• **Supplied passage**
- From: Frank Ellermann <nobody@xyzzy.claranet.de>
- Date: Sat, 26 Apr 2008 16:08:54 +0200
- To: www-international@w3.org
Erik van der Poel wrote: > Do you know of any user agents that process the IRI > differently, depending on the XHTML 1 claim? No, but for some months now I use only two browsers, both belonging to the "popular" class. After the IE7-XP confusion in 2007 one validator catches broken URIs (including raw IRIs), for validator.w3.org it is still only a reported bug. AFAIK - I never did more than participate in public beta-tests of this validator, maybe it's fixed, and then I'd be curious how (with a DTD based validator). >> And "raw" UTF-8 IRIs are boring, popular browsers >> get this right - "raw" IRIs in legacy charsets are >> more interesting. > I agree that those are more interesting. The major > browsers are slowly converging on a set of conventions > in this area. FF2 hated the simple <ipath> in this case (covered by Martin's test suite), but got a KOI8-R <ihost> right. I didn't test BiDi scripts, can't read them and would miss obvious bugs, besides the IDNAbis folks are about to fix various issues wrt BiDi. > Host name: Content developers still use Punycode > because MSIE 6 does not support IDNA. There is a plugin for IE6, link offered on ICANN's IDN Wiki, I did not test it so far. Actually it would be strange to use "raw" IRIs when this (1) is invalid for relevant (X)HTML versions, and therefore by definition missing the entry condition for many accesibility tests, (2) it really isn't accessible with older browsers, IE6 is by far not the oldest browser, (3) IRIs are designed to have an equivalent URI, (4) IRI producers can handle raw IRIs, therefore they can as well "URIfy" them for URI consumers not supporting "raw" IRIs, and (5) nobody bothered to specify "XHTML I18n", it should be trivial. For old software, some browsers, limited devices, curl, wget, whatever, it will take years until this all ended up in a museum, today it's still obscure to expect that URI consumers - the weaker part - support raw IRIs with their Unicode 3.2 IDN punycode obsctacles for <ihost>. Anything else in "raw" IRIs is straight forward, even in legacy charsets, but the <ihost> part isn't trivial. > Path: Firefox has agreed to convert raw paths to > escaped UTF-8, starting with Firefox 3. It should, getting the <ihost> right (in FF2), but not <ipath> (for legacy charsets), must be a bug. A bit like "can do integrals, but can't do sums"... :-) Frank
Received on Saturday, 26 April 2008 14:07:05 UTC

Dataset items

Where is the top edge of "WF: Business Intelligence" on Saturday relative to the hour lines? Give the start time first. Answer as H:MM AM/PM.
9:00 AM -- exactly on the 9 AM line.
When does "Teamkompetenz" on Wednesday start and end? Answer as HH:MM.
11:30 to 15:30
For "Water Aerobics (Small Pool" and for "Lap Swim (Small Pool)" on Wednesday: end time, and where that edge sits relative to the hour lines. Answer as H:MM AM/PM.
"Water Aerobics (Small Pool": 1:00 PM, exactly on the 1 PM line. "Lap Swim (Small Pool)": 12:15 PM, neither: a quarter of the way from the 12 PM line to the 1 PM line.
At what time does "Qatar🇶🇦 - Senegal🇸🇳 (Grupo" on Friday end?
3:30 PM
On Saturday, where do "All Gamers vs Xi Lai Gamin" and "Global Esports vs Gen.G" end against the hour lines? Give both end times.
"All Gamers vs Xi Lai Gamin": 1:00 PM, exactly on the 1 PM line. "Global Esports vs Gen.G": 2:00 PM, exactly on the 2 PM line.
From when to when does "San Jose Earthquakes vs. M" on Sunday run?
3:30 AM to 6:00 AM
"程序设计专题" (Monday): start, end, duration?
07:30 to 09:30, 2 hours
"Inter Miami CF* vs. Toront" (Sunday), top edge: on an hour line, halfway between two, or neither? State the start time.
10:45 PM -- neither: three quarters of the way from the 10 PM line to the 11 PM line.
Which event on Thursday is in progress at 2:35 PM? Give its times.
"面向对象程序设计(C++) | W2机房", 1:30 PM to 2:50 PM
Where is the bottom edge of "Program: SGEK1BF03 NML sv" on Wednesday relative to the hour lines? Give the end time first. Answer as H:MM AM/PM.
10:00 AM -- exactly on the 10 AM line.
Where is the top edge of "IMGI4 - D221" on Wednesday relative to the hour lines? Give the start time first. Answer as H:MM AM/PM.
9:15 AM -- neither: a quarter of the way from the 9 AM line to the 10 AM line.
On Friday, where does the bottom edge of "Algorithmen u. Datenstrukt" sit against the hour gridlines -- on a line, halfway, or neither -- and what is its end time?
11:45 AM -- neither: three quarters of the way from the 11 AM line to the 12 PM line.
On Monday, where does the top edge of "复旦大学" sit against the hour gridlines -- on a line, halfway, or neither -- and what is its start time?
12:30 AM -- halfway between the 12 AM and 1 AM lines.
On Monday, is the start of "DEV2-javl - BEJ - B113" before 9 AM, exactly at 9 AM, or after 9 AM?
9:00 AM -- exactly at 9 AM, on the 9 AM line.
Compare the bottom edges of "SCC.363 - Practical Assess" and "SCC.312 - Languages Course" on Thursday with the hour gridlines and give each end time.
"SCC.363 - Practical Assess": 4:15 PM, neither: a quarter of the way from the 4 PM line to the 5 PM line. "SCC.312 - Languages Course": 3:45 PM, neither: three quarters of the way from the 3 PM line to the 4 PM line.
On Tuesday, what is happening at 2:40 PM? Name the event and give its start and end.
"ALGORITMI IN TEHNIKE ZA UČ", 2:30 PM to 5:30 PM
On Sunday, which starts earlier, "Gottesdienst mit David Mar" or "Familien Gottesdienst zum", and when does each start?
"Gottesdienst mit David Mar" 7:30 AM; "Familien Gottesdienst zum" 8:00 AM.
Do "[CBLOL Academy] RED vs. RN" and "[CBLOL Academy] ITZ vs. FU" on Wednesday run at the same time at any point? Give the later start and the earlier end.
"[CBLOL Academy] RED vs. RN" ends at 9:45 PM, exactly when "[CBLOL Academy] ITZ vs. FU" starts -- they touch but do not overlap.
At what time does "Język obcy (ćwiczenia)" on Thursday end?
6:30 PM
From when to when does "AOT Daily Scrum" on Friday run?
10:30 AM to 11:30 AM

• **Parts of the exercise**
**A.** Translate this sentence from the message about IRIs into Spanish: "There is a plugin for IE6, link offered on ICANN's IDN Wiki, I did not test it so far."
**B.** Copy out the stretch of the calendar reading rows from the line containing "on Thursday end?" through the end of the rows.

• **Answers to the problems**
**A.** Existe un complemento para IE6, con un enlace en la wiki de IDN de ICANN; hasta ahora no lo he probado.

**B.**
At what time does "Język obcy (ćwiczenia)" on Thursday end?
6:30 PM
From when to when does "AOT Daily Scrum" on Friday run?
10:30 AM to 11:30 AM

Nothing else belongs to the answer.